[Opening AVAILABLE DATA section]

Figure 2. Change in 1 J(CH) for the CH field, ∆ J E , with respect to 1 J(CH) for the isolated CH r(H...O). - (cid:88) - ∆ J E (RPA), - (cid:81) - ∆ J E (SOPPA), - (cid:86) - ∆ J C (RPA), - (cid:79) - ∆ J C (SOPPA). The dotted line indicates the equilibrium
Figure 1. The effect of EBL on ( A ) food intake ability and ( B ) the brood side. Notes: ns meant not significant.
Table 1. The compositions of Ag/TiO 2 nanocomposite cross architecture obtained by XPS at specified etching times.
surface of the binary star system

[Closing AVAILABLE DATA section]
[Opening AVAILABLE DATA section]

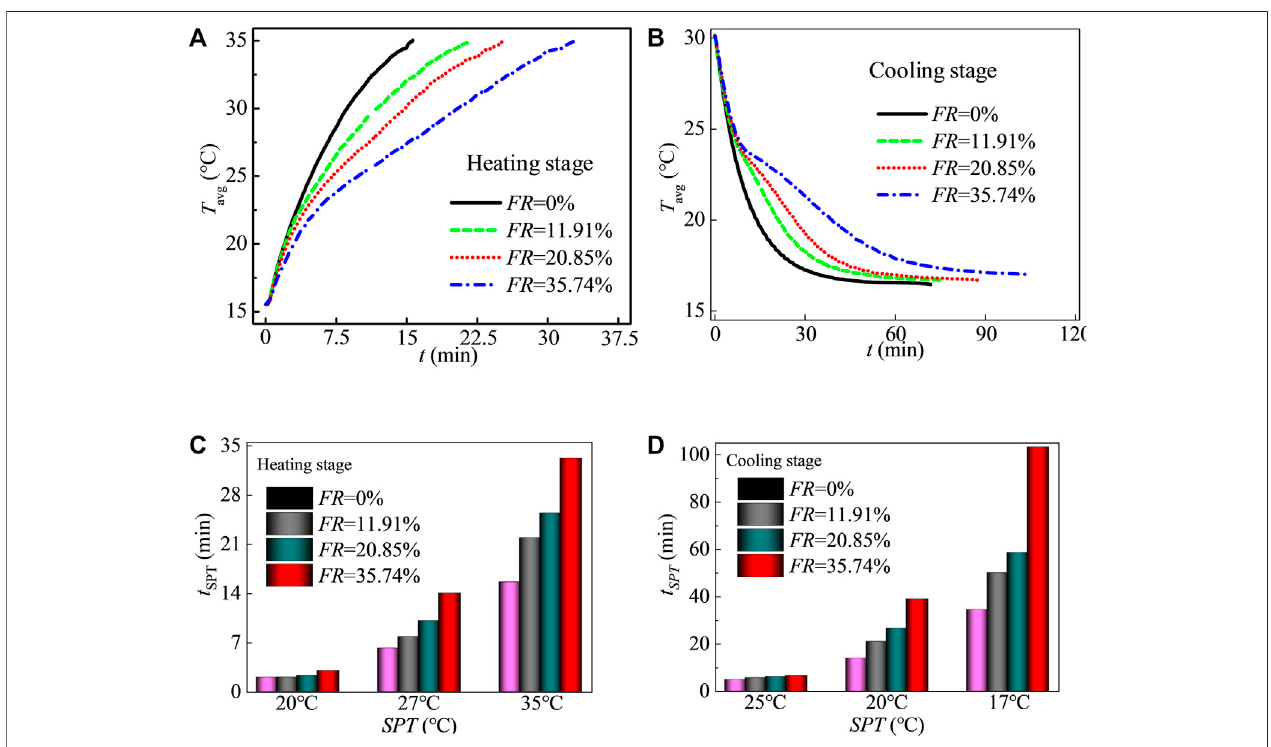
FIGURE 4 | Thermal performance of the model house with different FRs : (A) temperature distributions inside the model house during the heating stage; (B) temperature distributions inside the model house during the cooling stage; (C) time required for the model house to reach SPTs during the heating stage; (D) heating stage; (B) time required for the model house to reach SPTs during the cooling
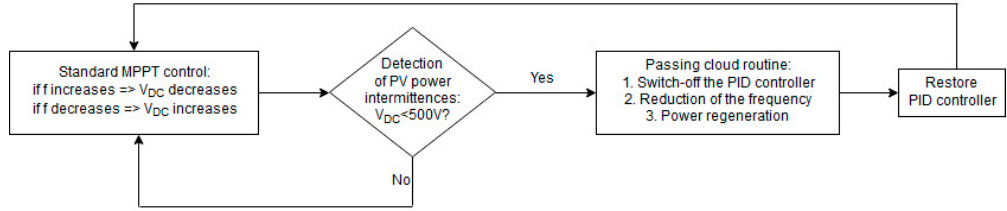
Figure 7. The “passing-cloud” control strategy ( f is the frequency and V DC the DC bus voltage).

[Closing AVAILABLE DATA section]

From the records above, transcribe exactly the run of lines that opens with the line holding "Figure 1. The" and closes with the line holding "surface of the binary star system", both included.

Figure 1. The effect of EBL on ( A ) food intake ability and ( B ) the brood side. Notes: ns meant not significant.
Table 1. The compositions of Ag/TiO 2 nanocomposite cross architecture obtained by XPS at specified etching times.
surface of the binary star system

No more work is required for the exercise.